HathiTrust on the Road
HathiTrust administrative staff will be attending the following upcoming meetings. Please get in touch if you would like to meet with us there.
- Jeremy York, RDA and PASIG, San Diego, March 8-13.
- Mike Furlough, Washington Research Library Consortium Annual Meeting, Washington, D.C., March 10, 2015
January Forecast
- Update full-text search services to index and use both bibliographic and item-level date information.
- Reassess accessibility features of PageTurner with particular attention to supporting new content types.
- Incorporate coordinate OCR into PDFs generated and delivered from HathiTrust.

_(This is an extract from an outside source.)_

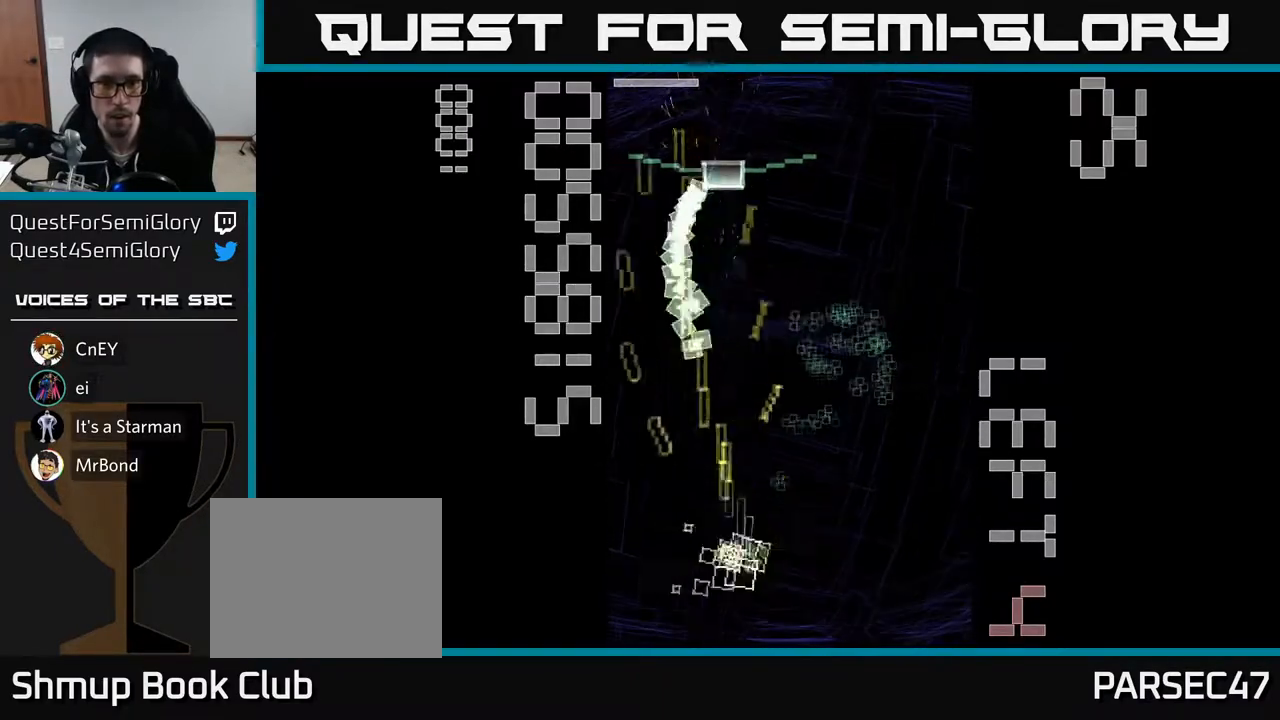
{"buttons": ["X", "R2", "DPAD_UP"], "left_stick": "center", "events": [[117, "X", "up"], [217, "X", "down"], [483, "DPAD_RIGHT", "up"]]}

- Continue working on migration to Solr 4.
New Growth
As of February 1:
January | Overall | |
Boston College | 0 | 3,263 |
Columbia University | 1 | 73,396 |
Cornell University | 221 | 510,286 |
Duke University | 0 | 8,206 |
Emory University | 0 | 52 |
Getty Research Institute | 583 | 19,562 |
Harvard University | 5 | 838,115 |
Indiana University | 790 | 529,601 |
Keio University | 18 | 90,112 |
Knowledge Unlatched | 0 | 28 |
Library of Congress | 0 | 108,892 |
McGill University | 0 | 893 |
New York Public Library | 48 | 294,883 |
North Carolina State University | 0 | 3,196 |
Northwestern University | 278 | 56,955 |
Ohio State University | 7,288 | 68,417 |
Penn State University | 996 | 388,713 |
Princeton University | 29 | 252,837 |
Purdue University | 0 | 47,488 |
Sterling & Francine Clark Art Institute | 0 | 358 |
Texas A&M University | 0 | 2,446 |
Universidad Complutense | 56 | 117,291 |
University of Alberta | 0 | 76,106 |
University of California | 2,310 | 3,614,906 |
The University of Chicago | 162 | 52,138 |
University of Connecticut | 0 | 4,637 |
University of Delaware | 0 | 48 |
University of Florida | 0 | 9,866 |
University of Illinois | 11,005 | 329,136 |
University of Massachusetts, Amherst | 390 | 12,004 |
University of Michigan | 3,607 | 4,716,359 |
University of Minnesota | 48,407 | 193,124 |
University of North Carolina, Chapel Hill | 0 | 17,025 |
University of Virginia | 0 | 51,207 |
University of Wisconsin | 319 | 561,094 |
Utah State | 0 | 117 |
Yale University | 0 | 23,832 |
Total | 76,513 | 13,076,589 |
Public Domain (~37%)
Total* | 29,001 | 4,898,282 |
* Includes volumes opened through copyright review and rights holder permissions
Summary of Issues Received by User Support
Issue Type | January 2015 | December 2014 |
Content | 158 | 121 |
Quality | 143 | 109 |
Collections | 15 | 11 |
Cataloging | 142 | 115 |
Access and Use | 121 | 109 |
Copyright | 76 | 43 |
Permissions | 8 | 16 |
Takedown | 0 | 1 |
Print on Demand | 0 | 0 |
Inter-library loan | 0 | 0 |
Full-PDF or e-copy requests | 11 | 14 |
Datasets | 2 | 2 |
Data Availability and APIs | 1 | 0 |
Reuse of content | 1 | 0 |
Web applications | 28 | 20 |
Functionality problems | 12 | 6 |
Problems with login specifically | 0 | 1 |
General Questions about Login | 0 | 2 |
Partners setting up login | 1 | 0 |
Usability issues | 0 | 0 |
Feature requests | 3 | 1 |
Partner Ingest | 6 | 13 |
General | 103 | 109 |
Partnership | 9 | 8 |
Miscellaneous | 94 | 101 |
Total | 558 | 487 |
Most Accessed Volumes
Availability
Repository
Cumulative 12-month availability of repository access*: 99.964% (+0.000%)
No outages were reported in January.
Zephir
There was a planned outage of the Zephir FTPS server on Wednesday, January 14 from 10-11 AM PST. Members were not able to drop off bibliographic records to Zephir’s FTPS server during the outage.
* Repository access refers to page viewing and full-text search functionality, i.e., user-facing applications. It does not refer to preservation or storage infrastructure, which is under continual operation.